A Small House but a Big Heart

On Friday we had the priviledge of meeting a lovely young woman named Janet who works for a small NGO in Old Delhi called Sahara House. I have read a little about the work here and it's beginnings through my readings on Urban Mission. It was started as a Christian Therapeutic Community in the 1970's by a couple of Christian hippies who were living in India at the time, and exploring ideas about Urban Mission and Radical Discipleship (www.daveandrews.com.au)
Sahara House is now a therapeutic communitiy which supports people who are Injecting Drug Users, as well as people living with HIV/AIDS and their families. I was lucky enough (maybe divine intervention!?) to meet a woman at our church who had been working at Sahara House and had just returned to AUstralia, not long before we left for India. She gave us Janet's contact details, and arranged for us to be able to visit Sahara (www.saharahouse.org). Our visit began at the Crisis Centre, which provides accommodation and detox for about 20 blokes for up to 15 days. We spent some time with Kumar, a weathered program manager whose tired look gave him credo as someone used to a long life of grassroots work with the marginalised. Kumar lives at the Crisis Care Centre with a number of other staff. The crisis care centre is open 24/7/365 for people to come and go as they please - a high calling! They have a strong Harm Minimisation and educational approach, and see many relapses as a natural part of the recovery process. The crisis centre also houses and cares for children of injecting drug users while their parents are going through rehab. The children were out having fun at the annual Winter Olympics on Friday! Sahara House also runs a separate rehab centre for women with the same issues. On a Friday evening they run a coffee night where the men and women and children can get together and they have games and music and coffee with anyone involved with Sahara. This is a chance for the families to reunite regularly while rehab is happening. Janet also works doing advocacy counselling and education work with commercial sex workers, as well as working in the outreach centre.

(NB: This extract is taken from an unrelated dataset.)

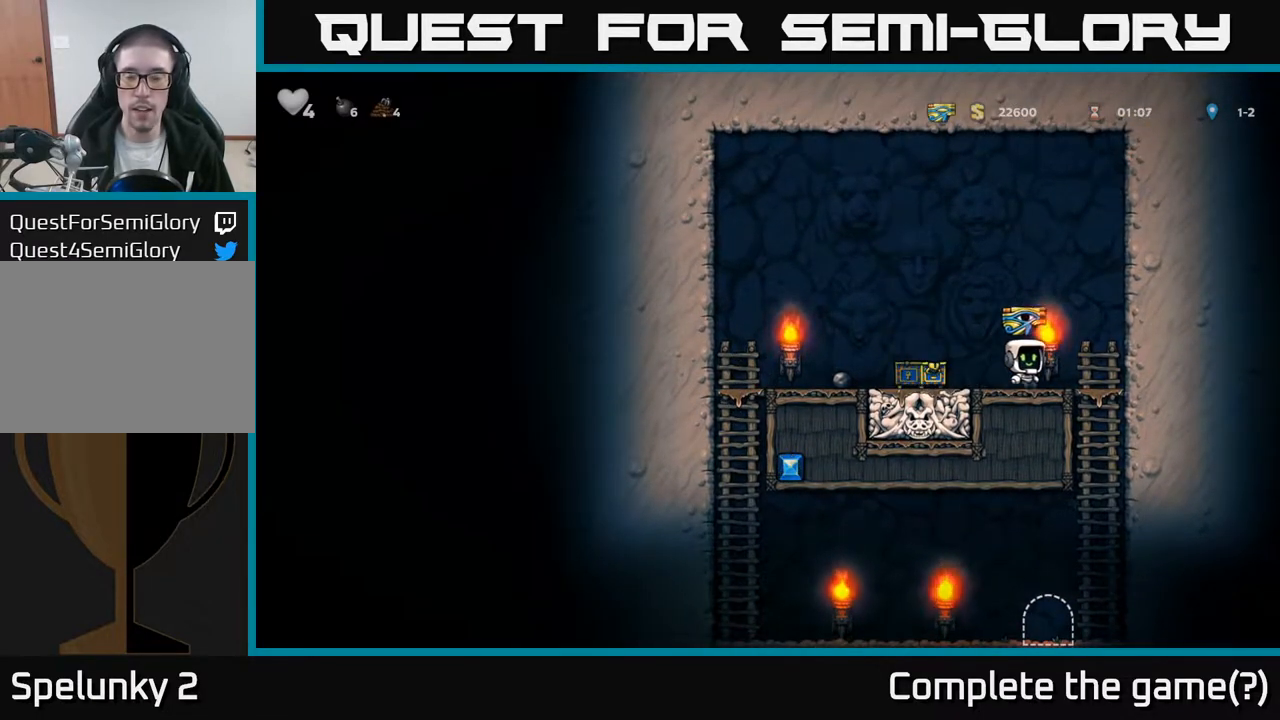
{"buttons": ["DPAD_LEFT"], "left_stick": "center", "right_stick": "center", "events": [[150, "DPAD_LEFT", "down"]]}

We visited the outreach centre also. This consisted of a doctor sitting at a card table by the river with a number of frail looking men sitting around him. The doctor was dispensing clean syringes (this was their Needle and Syringe Exchange Program). They also see 35-40 clients between 2 and 4:30 each day to dress nasty abcesses which come about as a result of injecting diazepam, a very thick oily substance which is particularly bad for your veins. Of all the staff at Sahara, 80% were Injecting drug users in recovery - an impressive figure. We met a guy who was a counsellor at the home for people living with HIV/AIDS, who was in recovery from injecting drug use himself. Later, at the outreach centre, we met a guy who was now a peer educator with Sahara, not long since beginning his recovery process! They also have a strong volunteer base, mainly made up of recovering users, as a way of maintaining the support and providing meaningful work which is significant for confidence and self-esteem. They were particularly keen that this work needed to be work which harnessed the gifts and passions of people. Unfortunately, they are beginning to reach saturation point in terms of the amount of this type of work which can be offered to people.
I was struck by the simplicity of it all - they manage to provide so much with very basic and simple resources - a doctor at a card table by a river giving out clean syringes. It's easy to forget how simple it can be to support people.
Janet took us back to her small, simple home for a meal later, in South Delhi. Her home is just one small room with a small kitchen (about the size of your pantry) and a small bathroom outside. We really appreciated and enjoyed her hospitality, and she assured us that if we were ever to come to stay in Delhi again we must stay at her house - "I have a small house but a big heart". This sums up the essence of Christian hospitality for me, which was demonstrated both through the work of Sahara House and through Janet's hospitality - no matter how little you have, as long as you have a big heart it will go far.